Faut-il s'étonner que Marc-Aurèle, l'empereur philosophe, eût eu maille à partir au tournant du siècle avec ses exégètes? Déjà Walter Pater, dans un des plus beaux livres qui soient, montrait plus d'affection à son Marius l'Epicurien qu'à l'empereur stoïcien, qu'il désignait comme "One who has made the great mistake". La tolérance témoignée aux jeux du Cirque, l'impassibilité face à la gladiature sanglante ou aux désastres de la guerre, l'attitude devant le christianisme naissant (Suarès dira plus tard : "Il a donné plus de chrétiens aux bêtes que Dioclétien lui-même") faisaient de Marc-Aurèle, face à Marius, "un inférieur"!

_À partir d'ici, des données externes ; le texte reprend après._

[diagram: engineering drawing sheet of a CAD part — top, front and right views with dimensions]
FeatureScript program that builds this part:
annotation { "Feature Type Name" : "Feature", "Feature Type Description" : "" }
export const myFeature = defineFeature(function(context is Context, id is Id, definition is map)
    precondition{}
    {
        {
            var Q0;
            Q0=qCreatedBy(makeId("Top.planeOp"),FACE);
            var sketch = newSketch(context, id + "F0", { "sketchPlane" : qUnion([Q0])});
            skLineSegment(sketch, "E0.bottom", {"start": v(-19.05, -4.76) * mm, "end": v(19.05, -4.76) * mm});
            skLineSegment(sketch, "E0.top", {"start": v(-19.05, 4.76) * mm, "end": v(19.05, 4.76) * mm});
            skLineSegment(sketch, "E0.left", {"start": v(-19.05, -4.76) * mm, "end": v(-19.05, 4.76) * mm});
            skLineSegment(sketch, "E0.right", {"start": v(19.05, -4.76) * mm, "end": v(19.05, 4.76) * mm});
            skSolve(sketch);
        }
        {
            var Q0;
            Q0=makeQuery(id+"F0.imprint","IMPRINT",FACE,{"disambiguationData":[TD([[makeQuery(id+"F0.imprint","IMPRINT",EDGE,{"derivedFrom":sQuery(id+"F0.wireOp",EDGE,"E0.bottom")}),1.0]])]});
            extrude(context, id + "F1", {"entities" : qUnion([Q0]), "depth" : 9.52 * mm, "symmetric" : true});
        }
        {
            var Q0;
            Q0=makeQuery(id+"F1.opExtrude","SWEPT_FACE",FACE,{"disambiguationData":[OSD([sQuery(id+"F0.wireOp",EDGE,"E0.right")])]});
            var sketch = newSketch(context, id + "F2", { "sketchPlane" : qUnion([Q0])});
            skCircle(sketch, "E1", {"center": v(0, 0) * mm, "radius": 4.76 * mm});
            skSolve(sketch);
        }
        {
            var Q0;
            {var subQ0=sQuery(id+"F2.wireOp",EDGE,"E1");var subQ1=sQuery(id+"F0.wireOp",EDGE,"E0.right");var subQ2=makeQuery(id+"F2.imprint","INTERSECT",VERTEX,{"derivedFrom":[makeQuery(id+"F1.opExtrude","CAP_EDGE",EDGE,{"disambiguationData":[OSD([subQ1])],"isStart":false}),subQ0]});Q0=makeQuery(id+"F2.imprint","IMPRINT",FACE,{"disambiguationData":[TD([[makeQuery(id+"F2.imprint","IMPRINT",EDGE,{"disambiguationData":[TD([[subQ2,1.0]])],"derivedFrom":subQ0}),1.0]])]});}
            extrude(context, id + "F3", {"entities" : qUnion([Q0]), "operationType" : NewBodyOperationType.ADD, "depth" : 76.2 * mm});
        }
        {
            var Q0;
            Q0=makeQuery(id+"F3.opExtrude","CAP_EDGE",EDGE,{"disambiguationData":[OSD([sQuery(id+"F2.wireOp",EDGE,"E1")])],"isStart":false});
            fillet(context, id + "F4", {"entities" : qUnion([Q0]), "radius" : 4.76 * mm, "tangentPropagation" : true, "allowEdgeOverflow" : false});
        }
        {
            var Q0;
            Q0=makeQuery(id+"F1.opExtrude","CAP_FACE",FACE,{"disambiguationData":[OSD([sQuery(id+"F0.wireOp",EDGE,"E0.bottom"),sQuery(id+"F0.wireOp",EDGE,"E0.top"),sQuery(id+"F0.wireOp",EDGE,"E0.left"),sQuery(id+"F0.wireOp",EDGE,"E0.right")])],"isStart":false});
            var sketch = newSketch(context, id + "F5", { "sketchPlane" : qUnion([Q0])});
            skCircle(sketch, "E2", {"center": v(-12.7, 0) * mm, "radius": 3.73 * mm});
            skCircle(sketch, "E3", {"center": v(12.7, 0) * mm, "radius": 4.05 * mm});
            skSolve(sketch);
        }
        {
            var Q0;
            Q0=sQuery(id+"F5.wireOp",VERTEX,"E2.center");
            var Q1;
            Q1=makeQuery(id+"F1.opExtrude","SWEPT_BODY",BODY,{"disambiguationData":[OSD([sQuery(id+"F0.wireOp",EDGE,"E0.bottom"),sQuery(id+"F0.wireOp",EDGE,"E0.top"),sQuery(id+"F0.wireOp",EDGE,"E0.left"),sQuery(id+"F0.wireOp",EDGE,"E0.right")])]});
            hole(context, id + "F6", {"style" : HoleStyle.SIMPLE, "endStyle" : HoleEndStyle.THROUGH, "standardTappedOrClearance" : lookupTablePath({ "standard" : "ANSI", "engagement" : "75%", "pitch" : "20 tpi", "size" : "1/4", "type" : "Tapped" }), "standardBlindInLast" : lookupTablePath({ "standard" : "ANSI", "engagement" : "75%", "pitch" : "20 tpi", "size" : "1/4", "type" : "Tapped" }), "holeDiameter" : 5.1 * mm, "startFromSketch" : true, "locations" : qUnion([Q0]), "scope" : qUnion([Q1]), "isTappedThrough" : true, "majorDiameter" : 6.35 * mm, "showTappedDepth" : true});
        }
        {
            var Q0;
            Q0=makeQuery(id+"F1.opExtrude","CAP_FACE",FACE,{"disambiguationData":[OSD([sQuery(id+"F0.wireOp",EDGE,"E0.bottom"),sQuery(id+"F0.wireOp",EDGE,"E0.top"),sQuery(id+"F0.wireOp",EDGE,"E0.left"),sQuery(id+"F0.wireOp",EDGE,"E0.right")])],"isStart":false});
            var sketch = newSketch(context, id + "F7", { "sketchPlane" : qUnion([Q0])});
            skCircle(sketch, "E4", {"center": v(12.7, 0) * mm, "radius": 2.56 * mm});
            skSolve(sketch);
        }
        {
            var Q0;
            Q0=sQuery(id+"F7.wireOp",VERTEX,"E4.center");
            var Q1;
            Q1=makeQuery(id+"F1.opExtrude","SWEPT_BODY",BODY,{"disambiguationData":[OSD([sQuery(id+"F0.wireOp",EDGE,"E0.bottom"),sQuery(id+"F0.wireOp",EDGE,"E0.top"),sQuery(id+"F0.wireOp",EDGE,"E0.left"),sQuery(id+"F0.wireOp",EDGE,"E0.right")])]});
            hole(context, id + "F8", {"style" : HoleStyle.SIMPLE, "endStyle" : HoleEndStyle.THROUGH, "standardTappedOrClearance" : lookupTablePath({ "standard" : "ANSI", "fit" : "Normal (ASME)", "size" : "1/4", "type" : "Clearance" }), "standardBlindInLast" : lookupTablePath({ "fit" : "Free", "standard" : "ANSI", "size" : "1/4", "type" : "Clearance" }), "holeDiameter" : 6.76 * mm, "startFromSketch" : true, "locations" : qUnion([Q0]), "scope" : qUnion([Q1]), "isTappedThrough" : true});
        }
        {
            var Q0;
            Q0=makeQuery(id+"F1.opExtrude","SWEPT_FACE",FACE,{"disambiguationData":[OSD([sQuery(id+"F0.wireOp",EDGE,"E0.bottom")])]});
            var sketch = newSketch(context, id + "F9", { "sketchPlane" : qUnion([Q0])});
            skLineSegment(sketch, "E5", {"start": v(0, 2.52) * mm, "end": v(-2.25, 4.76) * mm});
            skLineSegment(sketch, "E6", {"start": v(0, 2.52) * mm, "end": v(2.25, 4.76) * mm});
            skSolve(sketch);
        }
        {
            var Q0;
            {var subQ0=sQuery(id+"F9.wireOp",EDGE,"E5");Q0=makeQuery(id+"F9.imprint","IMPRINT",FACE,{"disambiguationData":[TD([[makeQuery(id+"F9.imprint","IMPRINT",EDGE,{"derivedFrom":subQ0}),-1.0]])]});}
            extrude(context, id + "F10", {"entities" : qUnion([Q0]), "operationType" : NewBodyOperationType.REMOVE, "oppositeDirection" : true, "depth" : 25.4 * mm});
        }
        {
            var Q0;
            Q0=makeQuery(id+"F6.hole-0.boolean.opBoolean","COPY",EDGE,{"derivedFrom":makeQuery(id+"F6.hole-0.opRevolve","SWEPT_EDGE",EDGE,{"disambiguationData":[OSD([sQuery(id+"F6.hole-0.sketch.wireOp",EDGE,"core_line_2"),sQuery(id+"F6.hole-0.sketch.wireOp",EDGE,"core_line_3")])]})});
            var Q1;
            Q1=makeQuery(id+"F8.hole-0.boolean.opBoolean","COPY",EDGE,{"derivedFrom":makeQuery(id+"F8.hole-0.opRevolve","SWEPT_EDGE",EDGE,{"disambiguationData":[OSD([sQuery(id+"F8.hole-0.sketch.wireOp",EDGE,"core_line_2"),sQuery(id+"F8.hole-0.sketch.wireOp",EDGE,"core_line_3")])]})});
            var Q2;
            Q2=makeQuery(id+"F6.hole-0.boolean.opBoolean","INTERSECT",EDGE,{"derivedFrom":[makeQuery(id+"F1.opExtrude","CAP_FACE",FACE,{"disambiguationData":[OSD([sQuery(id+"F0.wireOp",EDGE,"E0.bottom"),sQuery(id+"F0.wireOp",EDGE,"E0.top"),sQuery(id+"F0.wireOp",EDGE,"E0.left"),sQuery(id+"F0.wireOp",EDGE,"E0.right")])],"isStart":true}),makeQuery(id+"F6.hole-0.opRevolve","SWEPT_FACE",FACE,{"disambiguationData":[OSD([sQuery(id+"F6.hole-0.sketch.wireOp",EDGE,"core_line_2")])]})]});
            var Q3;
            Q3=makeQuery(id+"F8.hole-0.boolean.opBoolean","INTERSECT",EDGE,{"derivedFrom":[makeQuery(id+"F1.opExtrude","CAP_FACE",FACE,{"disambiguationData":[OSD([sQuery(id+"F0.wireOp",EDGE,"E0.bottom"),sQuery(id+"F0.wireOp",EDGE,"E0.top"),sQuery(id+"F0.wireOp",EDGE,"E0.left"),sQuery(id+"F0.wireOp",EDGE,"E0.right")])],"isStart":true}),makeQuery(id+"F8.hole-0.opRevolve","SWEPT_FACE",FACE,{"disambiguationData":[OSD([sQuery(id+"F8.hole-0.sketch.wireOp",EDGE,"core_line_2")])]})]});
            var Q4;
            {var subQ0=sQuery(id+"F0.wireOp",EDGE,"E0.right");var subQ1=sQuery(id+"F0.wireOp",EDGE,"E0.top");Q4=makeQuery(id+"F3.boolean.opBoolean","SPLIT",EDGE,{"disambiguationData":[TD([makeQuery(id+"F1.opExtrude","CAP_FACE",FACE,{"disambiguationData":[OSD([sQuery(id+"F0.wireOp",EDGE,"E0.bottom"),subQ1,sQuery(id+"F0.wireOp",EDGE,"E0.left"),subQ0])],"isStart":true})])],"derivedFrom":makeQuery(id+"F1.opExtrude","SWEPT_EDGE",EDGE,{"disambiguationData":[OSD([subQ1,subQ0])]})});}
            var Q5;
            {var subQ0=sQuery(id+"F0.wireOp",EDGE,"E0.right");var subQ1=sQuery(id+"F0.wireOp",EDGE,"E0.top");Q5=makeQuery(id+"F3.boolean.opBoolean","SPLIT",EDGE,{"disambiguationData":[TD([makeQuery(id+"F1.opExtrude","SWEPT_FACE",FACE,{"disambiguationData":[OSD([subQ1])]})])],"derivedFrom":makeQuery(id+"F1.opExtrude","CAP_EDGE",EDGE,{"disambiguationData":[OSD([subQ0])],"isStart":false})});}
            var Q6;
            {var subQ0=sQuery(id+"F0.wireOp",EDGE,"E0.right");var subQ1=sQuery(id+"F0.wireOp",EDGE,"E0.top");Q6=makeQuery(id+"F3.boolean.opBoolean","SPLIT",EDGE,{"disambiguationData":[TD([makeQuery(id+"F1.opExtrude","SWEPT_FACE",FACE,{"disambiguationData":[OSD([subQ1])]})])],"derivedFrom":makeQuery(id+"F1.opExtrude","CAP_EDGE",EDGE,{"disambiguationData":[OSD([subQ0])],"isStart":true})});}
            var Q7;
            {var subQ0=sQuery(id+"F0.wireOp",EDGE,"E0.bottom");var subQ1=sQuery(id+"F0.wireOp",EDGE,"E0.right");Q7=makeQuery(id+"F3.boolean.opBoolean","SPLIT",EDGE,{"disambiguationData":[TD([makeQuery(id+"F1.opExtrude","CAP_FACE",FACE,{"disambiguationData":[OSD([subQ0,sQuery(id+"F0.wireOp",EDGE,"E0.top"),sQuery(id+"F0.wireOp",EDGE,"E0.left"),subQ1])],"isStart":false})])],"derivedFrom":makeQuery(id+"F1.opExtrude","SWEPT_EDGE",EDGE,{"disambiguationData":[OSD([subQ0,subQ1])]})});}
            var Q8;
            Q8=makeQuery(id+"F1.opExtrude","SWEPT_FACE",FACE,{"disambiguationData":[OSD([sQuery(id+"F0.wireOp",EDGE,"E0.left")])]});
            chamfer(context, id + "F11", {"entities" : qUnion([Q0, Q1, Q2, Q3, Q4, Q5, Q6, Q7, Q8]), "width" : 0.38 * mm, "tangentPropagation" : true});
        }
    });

Mais cette encore discrète antipathie de Walter Pater (1885) devient plus nette chez Pierre Benoit à l'aube de 1914, dans son premier livre, mettant en cause, dans un poème, les Pensées pour moi-même :
Ce livre, qui vous fit disciple d'un esclave,
Etait-ce bien à vous de l'écrire, vraiment,
A l'heure où hennissaient, vers les frontières slaves,
Les hordes sans merci des fauves Marcomans!
Et c'est pourquoi je mésestime vos "Pensées",
Et c'est pourquoi je leur préfère, Roi bâtard,
Les fortes phrases, militaires, cadencées,
Qui s'alignent aux "Commentaires" de César.
Mais le coup de grâce est porté dans un long article d'André Suarès paru dans Les Ecrits Nouveaux de mars 1920. Le jugement est sans appel : "La grandeur n'est pas du tout de cet homme ni de son livre". Celui-ci est "un texte roide et sans nerf, décoloré, toujours grave, toujours gauche". Et de conclure : "On ne fut jamais si peu artiste". Ni, peut-être, si peu empereur : "un empereur général de l'Armée du Salut, quelle touchante parodie".
Pour une analyse approfondie du phénomène, se reporter à : Marie-France David-de Palacio, "Apories de Marc-Aurèle : Quelques relectures fin-de-siècle de l'empereur philosophe", Amadis n° 9, Université de Bretagne Occidentale, "Le Modèle", 2011, p. 15-31.